**Task prompt**
In the records that follow, find the line containing "Например, соевому соусу" and the line containing "vacker och funktionell badrumsdesign.", then transcribe both and every line between them exactly, omitting pictures.

**Information provided**
────────────────────────────────────────

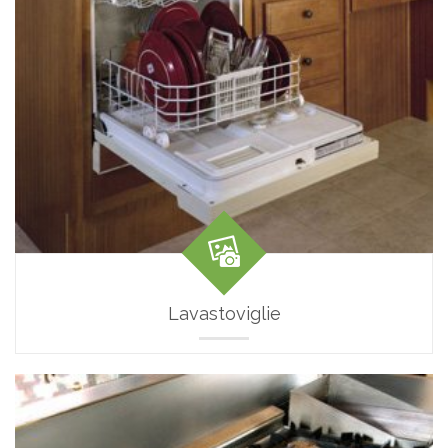
Lavastoviglie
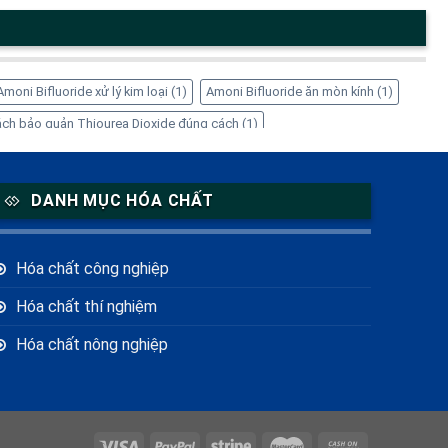
Amoni Bifluoride xử lý kim loại
(1)
Amoni Bifluoride ăn mòn kính
(1)
ch bảo quản Thiourea Dioxide đúng cách
(1)
1)
EDTA-4Na có tác dụng gì
(1)
EDTA-4Na có độc không
(1)
 giá sỉ
(1)
Inositol cho nữ giới
(1)
Inositol giảm cân
(1)
DANH MỤC HÓA CHẤT
 Solution ở đâu
(1)
Mua Thiourea Dioxide giá tốt ở đâu
(1)
là gì
(2)
Sorbitol lỏng
(1)
Sorbitol thực phẩm
(1)
Hóa chất công nghiệp
g nghiệp
(1)
Hóa chất thí nghiệm
Hóa chất nông nghiệp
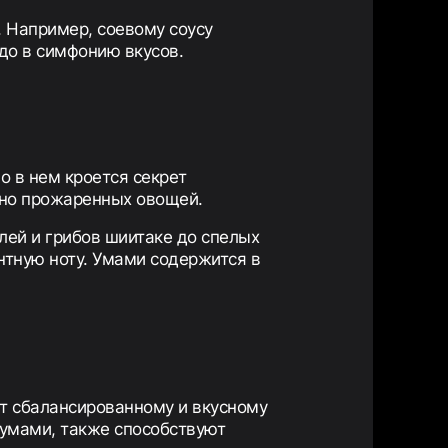
 Например, соевому соусу
юдо в симфонию вкусов.
о в нем кроется секрет
ьно прожаренных овощей.
ей и грибов шиитаке до спелых
тную ноту. Умами содержится в
ет сбалансированному и вкусному
 умами, также способствуют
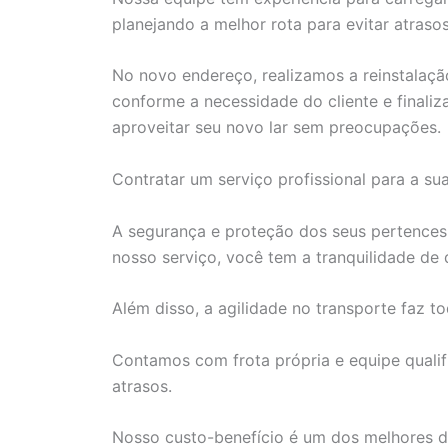
planejando a melhor rota para evitar atrasos
No novo endereço, realizamos a reinstalaçã
conforme a necessidade do cliente e finali
aproveitar seu novo lar sem preocupações.
Contratar um serviço profissional para a su
A segurança e proteção dos seus pertences 
nosso serviço, você tem a tranquilidade d
Além disso, a agilidade no transporte faz to
Contamos com frota própria e equipe qualif
atrasos.
Nosso custo-benefício é um dos melhores da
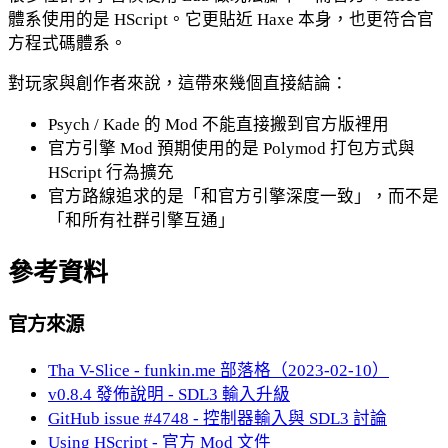
體系使用的是 HScript。它更貼近 Haxe 本身，也更符合官
方程式碼體系。
對玩家與創作者來說，這帶來幾個直接結論：
Psych / Kade 的 Mod 不能直接搬到官方版裡用
官方引擎 Mod 預期使用的是 Polymod 打包方式與
HScript 行為擴充
官方路線追求的是「和官方引擎深度一致」，而不是
「和所有社群引擎互通」
參考資料
官方來源
Tha V-Slice - funkin.me 部落格（2023-02-10）
v0.8.4 發佈說明 - SDL3 輸入升級
GitHub issue #4748 - 控制器輸入與 SDL3 討論
Using HScript - 官方 Mod 文件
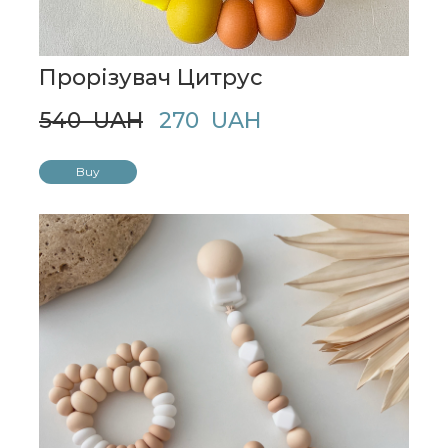
Прорізувач Цитрус
540  UAH
270  UAH
Buy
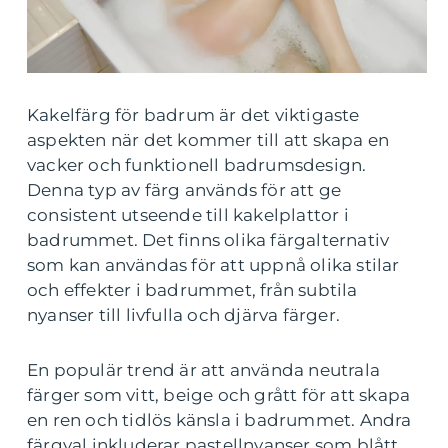
Kakelfärg för badrum är det viktigaste
aspekten när det kommer till att skapa en
vacker och funktionell badrumsdesign.
Denna typ av färg används för att ge
consistent utseende till kakelplattor i
badrummet. Det finns olika färgalternativ
som kan användas för att uppnå olika stilar
och effekter i badrummet, från subtila
nyanser till livfulla och djärva färger.
En populär trend är att använda neutrala
färger som vitt, beige och grått för att skapa
en ren och tidlös känsla i badrummet. Andra
färgval inkluderar pastellnyanser som blått,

────────────────────────────────────────

**Answer to the exercise**
 Например, соевому соусу
юдо в симфонию вкусов.
о в нем кроется секрет
ьно прожаренных овощей.
ей и грибов шиитаке до спелых
тную ноту. Умами содержится в
ет сбалансированному и вкусному
 умами, также способствуют
planejando a melhor rota para evitar atrasos
No novo endereço, realizamos a reinstalaçã
conforme a necessidade do cliente e finali
aproveitar seu novo lar sem preocupações.
Contratar um serviço profissional para a su
A segurança e proteção dos seus pertences 
nosso serviço, você tem a tranquilidade d
Além disso, a agilidade no transporte faz to
Contamos com frota própria e equipe qualif
atrasos.
Nosso custo-benefício é um dos melhores da
體系使用的是 HScript。它更貼近 Haxe 本身，也更符合官
方程式碼體系。
對玩家與創作者來說，這帶來幾個直接結論：
Psych / Kade 的 Mod 不能直接搬到官方版裡用
官方引擎 Mod 預期使用的是 Polymod 打包方式與
HScript 行為擴充
官方路線追求的是「和官方引擎深度一致」，而不是
「和所有社群引擎互通」
參考資料
官方來源
Tha V-Slice - funkin.me 部落格（2023-02-10）
v0.8.4 發佈說明 - SDL3 輸入升級
GitHub issue #4748 - 控制器輸入與 SDL3 討論
Using HScript - 官方 Mod 文件
Прорізувач Цитрус
540  UAH
270  UAH
Buy
Kakelfärg för badrum är det viktigaste
aspekten när det kommer till att skapa en
vacker och funktionell badrumsdesign.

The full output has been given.